Der Gleichmacherei-These der Kritischen Theorie müsste entgegengehalten werden, dass Differenzen im Lebensstil kulturell betont und ökonomisch ausgeschlachtet werden wie nie zuvor. Es gibt eben doch sehr unterschiedliche Waren mit sehr verschiedenen Effekten. Und dabei bringen durchaus die Distinktionen, wie Bourdieu schrieb, die faktischen sozialen Unterschiede, "Ränge, Ordnungen, Grade und sonstigen symbolischen Hierarchien" zum Ausdruck.

Auch die Annahme, mit der Kulturindustrie würden kulturelle Hierarchien eingeebnet und für Herrschaft bedeutungslos, erweist sich als falsch. Die Hierarchien haben sich keineswegs aufgelöst. Eine Distinktion, die nicht auch wertet, ist schon theoretisch kaum vorstellbar. Aber auch praktisch haben sich die sozialen Hierarchien als sehr resistent erwiesen. Punks mögen die Mode inspiriert haben, an die Spitze der Modeindustrie gelangt man als Punk jedoch nicht.

"Legitimer Geschmack"

Auch die sogenannte Kreativindustrie ist da kein Gegenbeispiel. Man ist zwar flexibler und mobiler als in der Bürozelle, dennoch sind es auch hier die Normen, Werte und Gewohnheiten der herrschenden Klassen, die zählen. Dabei ist selbstverständlich der "legitime Geschmack" inhaltlich nicht mehr derjenige, der in "Die feinen Unterschiede" noch beschrieben wurde. Der "legitime Geschmack" entwickelt sich schließlich auch weiter: kubanische Zigarren und Rolex-Uhren haben längst ihre Pendants gefunden, ebenso wie Tennis, nachdem die Mittelklasse in den 1970er Jahren die Klubs und Plätze stürmte.
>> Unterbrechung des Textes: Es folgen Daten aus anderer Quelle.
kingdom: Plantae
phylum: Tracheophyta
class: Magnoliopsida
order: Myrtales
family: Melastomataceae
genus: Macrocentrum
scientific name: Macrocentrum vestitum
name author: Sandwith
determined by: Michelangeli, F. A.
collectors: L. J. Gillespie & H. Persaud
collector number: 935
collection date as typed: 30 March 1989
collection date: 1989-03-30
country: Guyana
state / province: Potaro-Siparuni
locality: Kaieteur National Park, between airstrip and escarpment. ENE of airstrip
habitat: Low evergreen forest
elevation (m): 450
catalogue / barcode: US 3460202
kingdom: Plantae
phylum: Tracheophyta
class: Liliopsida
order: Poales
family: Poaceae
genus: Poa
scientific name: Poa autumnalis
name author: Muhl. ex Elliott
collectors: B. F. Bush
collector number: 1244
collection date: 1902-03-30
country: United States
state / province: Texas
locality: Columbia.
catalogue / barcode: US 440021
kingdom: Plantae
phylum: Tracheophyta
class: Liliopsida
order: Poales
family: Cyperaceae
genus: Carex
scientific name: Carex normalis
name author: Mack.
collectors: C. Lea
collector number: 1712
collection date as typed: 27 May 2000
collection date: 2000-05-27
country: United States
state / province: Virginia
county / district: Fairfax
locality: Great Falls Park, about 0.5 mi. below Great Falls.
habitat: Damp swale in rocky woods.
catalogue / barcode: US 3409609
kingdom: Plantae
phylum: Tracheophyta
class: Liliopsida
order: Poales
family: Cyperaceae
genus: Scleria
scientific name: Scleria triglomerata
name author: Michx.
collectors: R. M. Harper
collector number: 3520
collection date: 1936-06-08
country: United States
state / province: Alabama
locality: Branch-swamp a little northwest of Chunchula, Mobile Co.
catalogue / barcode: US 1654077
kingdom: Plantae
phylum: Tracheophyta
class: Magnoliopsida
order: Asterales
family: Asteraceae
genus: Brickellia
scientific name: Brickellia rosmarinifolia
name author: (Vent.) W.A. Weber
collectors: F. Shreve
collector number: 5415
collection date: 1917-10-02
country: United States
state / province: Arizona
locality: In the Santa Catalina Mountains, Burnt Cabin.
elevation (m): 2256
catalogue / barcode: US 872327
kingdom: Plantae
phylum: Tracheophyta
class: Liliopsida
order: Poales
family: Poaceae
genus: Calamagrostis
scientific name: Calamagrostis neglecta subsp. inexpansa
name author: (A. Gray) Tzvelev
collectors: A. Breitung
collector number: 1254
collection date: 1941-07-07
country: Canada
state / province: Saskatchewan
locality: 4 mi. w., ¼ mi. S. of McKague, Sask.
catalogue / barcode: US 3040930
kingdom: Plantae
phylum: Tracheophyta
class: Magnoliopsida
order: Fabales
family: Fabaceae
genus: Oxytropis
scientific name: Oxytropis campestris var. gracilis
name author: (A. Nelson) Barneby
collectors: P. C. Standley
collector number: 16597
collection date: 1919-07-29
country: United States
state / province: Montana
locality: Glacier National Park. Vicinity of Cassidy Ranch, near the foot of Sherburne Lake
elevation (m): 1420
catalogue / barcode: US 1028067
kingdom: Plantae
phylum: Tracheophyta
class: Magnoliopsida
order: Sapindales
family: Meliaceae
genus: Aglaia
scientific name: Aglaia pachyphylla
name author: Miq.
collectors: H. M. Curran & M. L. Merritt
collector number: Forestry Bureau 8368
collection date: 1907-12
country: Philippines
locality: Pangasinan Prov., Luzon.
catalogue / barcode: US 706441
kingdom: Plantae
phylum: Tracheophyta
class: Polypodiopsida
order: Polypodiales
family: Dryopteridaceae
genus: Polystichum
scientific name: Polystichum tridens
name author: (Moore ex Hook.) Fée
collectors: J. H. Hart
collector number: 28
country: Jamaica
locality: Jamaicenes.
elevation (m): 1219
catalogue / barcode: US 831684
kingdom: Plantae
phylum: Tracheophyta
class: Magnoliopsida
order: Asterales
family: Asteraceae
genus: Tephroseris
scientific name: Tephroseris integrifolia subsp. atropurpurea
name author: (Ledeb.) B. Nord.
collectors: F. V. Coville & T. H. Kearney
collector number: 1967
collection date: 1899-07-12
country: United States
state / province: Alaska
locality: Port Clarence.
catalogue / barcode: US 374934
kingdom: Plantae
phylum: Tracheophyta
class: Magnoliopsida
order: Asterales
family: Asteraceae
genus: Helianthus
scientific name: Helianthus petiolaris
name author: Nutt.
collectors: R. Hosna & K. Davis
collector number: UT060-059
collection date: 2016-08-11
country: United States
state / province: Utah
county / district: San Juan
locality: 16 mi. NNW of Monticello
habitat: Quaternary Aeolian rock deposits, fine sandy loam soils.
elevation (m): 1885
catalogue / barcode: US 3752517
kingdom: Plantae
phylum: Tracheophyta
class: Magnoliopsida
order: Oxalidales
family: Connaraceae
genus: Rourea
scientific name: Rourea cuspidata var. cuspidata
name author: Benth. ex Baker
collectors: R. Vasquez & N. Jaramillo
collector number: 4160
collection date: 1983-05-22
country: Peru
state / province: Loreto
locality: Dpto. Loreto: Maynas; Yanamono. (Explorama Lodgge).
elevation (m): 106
Wer die Stabilität von Herrschaft heute verstehen will, darf sich nicht auf jene Stellen bei Horkheimer und Adorno kaprizieren, die die Wahl der Konsumgüter und Ideologien als "die Freiheit zum Immergleichen" ausweisen. Das viel zitierte Kapitel "Kulturindustrie. Aufklärung als Massenbetrug" aus der "Dialektik der Aufklärung" (1944) hat durchaus mehr zu bieten. Denn auch die Vordenker der Kritischen Theorie dachten das Soziale nie als unbewegliche, statische Angelegenheit. Die Existenz im Spätkapitalismus vollzieht sich dementsprechend nicht von selbst, sie muss eingeübt und ansozialisiert werden. Sie ist, wie Horkheimer/Adorno schreiben, "ein dauernder Initiationsritus".

Diese Übung sozialen Handelns wird praktisch erfahren und gelebt. Um das Moment der Praxis geht es nicht zuletzt auch Bourdieu. Er hat immer wieder betont, dass die "Anpassung an die objektiven Möglichkeiten" sich in körperlicher Praxis vollzieht. Und die unterscheidet sich nun einmal sehr danach, in welchen sozialen Verhältnissen man sich bewegt und zu Hause fühlt. Bis heute.

Wie aber nun Konformität und Anpassung durchbrochen oder gar überwunden werden können, dazu geben weder "Die feinen Unterschiede" noch das Kulturindustrie-Kapitel und seine Fans wirklich gute Hinweise.